_WHAT YOU WILL DO_
In the entries that follow, find every line containing "trabajo" and copy it.

(Stored records)
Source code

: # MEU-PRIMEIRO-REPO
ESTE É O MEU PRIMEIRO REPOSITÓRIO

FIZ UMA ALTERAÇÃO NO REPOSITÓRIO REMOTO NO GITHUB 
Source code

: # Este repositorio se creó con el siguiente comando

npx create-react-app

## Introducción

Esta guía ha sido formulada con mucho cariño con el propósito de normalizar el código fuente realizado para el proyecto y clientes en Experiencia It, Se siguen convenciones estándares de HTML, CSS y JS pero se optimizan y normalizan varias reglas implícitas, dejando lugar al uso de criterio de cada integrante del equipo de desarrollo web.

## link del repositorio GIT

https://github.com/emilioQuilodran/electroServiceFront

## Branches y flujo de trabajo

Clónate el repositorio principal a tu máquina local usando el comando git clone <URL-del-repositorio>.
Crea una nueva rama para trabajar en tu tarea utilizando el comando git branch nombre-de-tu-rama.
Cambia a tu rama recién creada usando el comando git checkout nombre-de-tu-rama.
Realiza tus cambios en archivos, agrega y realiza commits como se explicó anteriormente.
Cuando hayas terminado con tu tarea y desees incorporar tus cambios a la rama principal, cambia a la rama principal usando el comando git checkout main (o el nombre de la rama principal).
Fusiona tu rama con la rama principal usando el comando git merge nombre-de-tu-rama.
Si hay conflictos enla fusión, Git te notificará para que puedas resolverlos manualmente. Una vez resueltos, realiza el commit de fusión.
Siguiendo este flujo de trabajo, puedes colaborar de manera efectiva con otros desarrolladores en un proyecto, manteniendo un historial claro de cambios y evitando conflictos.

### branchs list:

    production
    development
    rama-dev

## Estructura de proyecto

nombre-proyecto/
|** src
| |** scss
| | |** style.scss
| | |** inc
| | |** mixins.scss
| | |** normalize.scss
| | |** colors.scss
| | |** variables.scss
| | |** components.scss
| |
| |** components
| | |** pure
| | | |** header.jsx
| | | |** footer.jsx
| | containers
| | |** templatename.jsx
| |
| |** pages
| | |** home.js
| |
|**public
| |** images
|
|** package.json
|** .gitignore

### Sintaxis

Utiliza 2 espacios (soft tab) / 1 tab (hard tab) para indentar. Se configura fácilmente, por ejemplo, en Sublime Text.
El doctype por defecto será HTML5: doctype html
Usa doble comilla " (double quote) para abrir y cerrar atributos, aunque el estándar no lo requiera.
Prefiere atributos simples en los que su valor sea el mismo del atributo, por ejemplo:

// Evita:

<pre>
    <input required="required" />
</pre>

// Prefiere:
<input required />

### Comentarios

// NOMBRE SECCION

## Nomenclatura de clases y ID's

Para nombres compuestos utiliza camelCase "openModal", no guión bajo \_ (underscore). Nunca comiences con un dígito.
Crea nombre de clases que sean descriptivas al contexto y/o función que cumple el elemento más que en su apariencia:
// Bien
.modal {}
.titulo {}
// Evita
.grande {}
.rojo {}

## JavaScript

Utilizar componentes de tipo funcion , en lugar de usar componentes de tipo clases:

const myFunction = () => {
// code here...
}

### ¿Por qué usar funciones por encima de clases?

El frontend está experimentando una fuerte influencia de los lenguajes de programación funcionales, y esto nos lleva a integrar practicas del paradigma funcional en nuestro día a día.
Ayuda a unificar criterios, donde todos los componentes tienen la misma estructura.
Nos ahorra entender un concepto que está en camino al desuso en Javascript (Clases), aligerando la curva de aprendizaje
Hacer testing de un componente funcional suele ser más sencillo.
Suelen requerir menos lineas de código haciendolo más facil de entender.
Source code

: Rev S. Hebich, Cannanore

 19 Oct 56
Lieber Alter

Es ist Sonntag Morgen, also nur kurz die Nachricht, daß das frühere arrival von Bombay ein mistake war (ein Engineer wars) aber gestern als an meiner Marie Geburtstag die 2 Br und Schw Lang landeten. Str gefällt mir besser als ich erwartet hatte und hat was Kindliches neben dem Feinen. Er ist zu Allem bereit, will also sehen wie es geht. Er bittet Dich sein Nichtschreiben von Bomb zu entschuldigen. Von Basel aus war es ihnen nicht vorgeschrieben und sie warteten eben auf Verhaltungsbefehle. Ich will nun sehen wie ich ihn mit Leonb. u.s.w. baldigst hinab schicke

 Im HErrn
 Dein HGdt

_TASK RESPONSE_
## Branches y flujo de trabajo
Siguiendo este flujo de trabajo, puedes colaborar de manera efectiva con otros desarrolladores en un proyecto, manteniendo un historial claro de cambios y evitando conflictos.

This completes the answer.